Татары обходили полк. Нашли место не особенно топкое, по самому краю брода, точь-в-точь перед березнячком. Сюда лезли самые скорые, самые удалые, хмельные хмелем нарастающего успеха, обтекали левое крыло русских сотен.

– Па-ли!

Рявкнули пищали. Над водою встало непроницаемое облако дыма. Из-за его белых кудрей слышались крики раненых, дикое ржание подстреленных лошадей, проклятия, ругательства…

– Вта-рые!

Первый ряд неторопливо встал за третьим и принялся перезаряжать ружья, второй перешел на его место, а третий стал вторым. Пищальники без спешки ставили сошки.

– Почему не стреляют? Почему медлят?! – взвился было Воейков. – Там Москву рубят, а тут…

– Тихо, голова, тихо. Они с толком дело своё делают… – едва утихомирил его Холмский.

Ему работа пищальников напоминала танец, в котором всякое движение важно, ничего нельзя пропустить, и для каждого шага отмерено не более времени и не менее, а сколько надобно. Князь научился понимать подобные танцы.
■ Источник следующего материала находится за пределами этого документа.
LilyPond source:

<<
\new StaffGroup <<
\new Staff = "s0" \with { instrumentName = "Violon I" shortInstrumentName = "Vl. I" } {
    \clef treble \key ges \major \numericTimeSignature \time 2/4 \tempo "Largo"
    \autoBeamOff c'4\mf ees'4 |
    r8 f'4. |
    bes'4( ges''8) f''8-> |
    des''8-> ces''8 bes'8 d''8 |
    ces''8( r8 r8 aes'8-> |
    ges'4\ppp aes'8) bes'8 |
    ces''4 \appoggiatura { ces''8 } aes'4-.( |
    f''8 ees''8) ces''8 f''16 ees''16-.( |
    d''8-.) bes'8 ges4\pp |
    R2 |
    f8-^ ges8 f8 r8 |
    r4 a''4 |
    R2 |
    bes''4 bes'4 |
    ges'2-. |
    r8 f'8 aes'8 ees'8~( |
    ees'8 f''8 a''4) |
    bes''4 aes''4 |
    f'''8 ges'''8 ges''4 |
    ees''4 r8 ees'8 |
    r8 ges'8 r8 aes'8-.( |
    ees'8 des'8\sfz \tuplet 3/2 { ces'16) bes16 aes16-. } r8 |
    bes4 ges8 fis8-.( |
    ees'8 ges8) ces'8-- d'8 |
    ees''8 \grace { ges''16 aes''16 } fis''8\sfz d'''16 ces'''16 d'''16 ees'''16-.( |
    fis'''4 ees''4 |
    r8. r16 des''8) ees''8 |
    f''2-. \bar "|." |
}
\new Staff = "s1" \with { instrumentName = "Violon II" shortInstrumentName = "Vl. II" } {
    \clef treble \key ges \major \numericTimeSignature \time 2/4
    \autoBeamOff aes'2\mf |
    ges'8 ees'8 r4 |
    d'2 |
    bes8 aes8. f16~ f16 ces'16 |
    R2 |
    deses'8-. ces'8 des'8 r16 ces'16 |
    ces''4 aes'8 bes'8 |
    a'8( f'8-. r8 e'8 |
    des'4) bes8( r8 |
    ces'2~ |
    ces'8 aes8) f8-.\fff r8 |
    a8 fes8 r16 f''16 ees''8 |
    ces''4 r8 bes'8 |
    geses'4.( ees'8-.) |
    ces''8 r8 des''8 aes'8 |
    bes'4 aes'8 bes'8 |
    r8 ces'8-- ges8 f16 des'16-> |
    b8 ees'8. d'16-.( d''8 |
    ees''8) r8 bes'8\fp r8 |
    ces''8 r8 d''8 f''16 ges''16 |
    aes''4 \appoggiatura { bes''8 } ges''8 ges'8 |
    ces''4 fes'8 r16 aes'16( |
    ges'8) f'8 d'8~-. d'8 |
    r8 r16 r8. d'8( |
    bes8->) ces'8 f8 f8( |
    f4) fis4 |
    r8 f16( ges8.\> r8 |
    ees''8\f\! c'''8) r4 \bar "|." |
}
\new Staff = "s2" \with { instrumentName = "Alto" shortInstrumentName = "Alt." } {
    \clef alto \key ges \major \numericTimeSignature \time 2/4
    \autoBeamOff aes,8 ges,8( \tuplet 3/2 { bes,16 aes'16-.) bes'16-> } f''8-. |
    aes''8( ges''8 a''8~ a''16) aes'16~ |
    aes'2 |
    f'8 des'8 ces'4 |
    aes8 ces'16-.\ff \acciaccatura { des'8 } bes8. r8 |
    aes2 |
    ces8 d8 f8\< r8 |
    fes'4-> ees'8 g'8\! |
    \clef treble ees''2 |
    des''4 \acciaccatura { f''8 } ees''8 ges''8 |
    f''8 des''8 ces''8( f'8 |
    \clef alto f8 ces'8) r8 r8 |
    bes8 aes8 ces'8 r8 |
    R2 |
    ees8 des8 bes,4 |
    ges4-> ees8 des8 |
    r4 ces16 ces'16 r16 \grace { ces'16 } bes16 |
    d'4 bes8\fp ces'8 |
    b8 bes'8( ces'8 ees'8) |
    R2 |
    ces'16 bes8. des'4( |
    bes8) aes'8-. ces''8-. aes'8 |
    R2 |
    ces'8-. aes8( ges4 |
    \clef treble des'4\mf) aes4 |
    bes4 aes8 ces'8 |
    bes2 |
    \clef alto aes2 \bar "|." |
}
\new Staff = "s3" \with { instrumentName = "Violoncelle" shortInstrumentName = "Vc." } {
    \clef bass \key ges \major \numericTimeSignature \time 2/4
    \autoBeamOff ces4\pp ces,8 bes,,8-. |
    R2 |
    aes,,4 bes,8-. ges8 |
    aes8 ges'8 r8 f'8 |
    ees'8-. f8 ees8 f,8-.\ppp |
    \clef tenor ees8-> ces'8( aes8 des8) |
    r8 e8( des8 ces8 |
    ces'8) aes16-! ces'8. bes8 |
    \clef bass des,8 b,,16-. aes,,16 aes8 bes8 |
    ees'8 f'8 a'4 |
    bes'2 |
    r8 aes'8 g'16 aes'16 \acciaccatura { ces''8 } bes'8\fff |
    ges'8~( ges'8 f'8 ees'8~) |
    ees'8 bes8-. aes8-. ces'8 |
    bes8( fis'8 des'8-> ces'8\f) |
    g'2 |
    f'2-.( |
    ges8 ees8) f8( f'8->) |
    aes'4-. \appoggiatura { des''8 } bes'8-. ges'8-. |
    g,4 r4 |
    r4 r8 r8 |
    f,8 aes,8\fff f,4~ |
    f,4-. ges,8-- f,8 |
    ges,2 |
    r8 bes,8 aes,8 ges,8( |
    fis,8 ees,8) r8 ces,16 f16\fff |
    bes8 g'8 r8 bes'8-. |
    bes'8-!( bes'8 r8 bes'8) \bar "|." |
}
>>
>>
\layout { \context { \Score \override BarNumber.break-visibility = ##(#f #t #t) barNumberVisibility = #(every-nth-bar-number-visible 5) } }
По безветрию дым рассеивался небыстро. Как только за ним стало видно вражеских конников, на русском берегу прозвучало:

– Па-ли!

Опять рык пищалей. И опять стоны, крики, плеск от падающих тел с той стороны.

– Тре-тьи!

Ряды вновь поменялись местами.

– На-стороже! – крикнул Резаный.

Сего Холмский не понял. О чём предупреждает?

Разъяснение явилось в тот же миг. Из клубов дыма появились конские морды, а затем лица разъяренных батыров. Гибельно посверкивали сабли.

– Па-ли!

Р-р-р-а!!!

Свинец с десяти шагов ударил в людей и коней, опрокидывая их, дырявя и разрывая тела, увеча и убивая…

– Перь-вы-е!

И первый ряд вновь занял место над самой водой. Пищальники еще не успели перезарядить свои певчие дудки, они торопились.

Но татары уклонились от боя. Три-четыре мертвеца лежали на отмели. Еще два тела, кружась, плыли по течению. Те, кто остался жив, выходили из сечи, нахлёстывая лошадей. Один из них развернулся, натягивая лук.

Тогда Воейков поднял руку:

– Лучники, вперед!

Один из пищальников упал, сжимая пробитую ладонь. В ответ с русского берега взвилась стая жалящих птиц. Отступающие ордынцы валились и валились из сёдел…

– Вот это – работа, вот это – дельно! – подвел итог Холмский.

До скончания сего дня татары оставались тихи. И ночью такожде дали роздых утомленным русским ратникам.


Под утро, в тонком сне, явился ко князю Холмскому давний разговор с государем, случившийся после новгородской войны.

Да, после той самой новгородской войны, счастливо выигранной, Иван Васильевич прилюдно выказал князю милость: дал земель, пожаловал драгоценный кубок с гурмыжским земчугом, сказал слово похвальное…

А потом позвал к себе в тайную палату для беседы. Задал вопрос покойно, голоса не повышая, токмо отворотясь к окну и не глядя на Холмского, что выдавало знак холодности:

– Князь Данило, поведай-ка, для чего моих людей на Ильмене увечил?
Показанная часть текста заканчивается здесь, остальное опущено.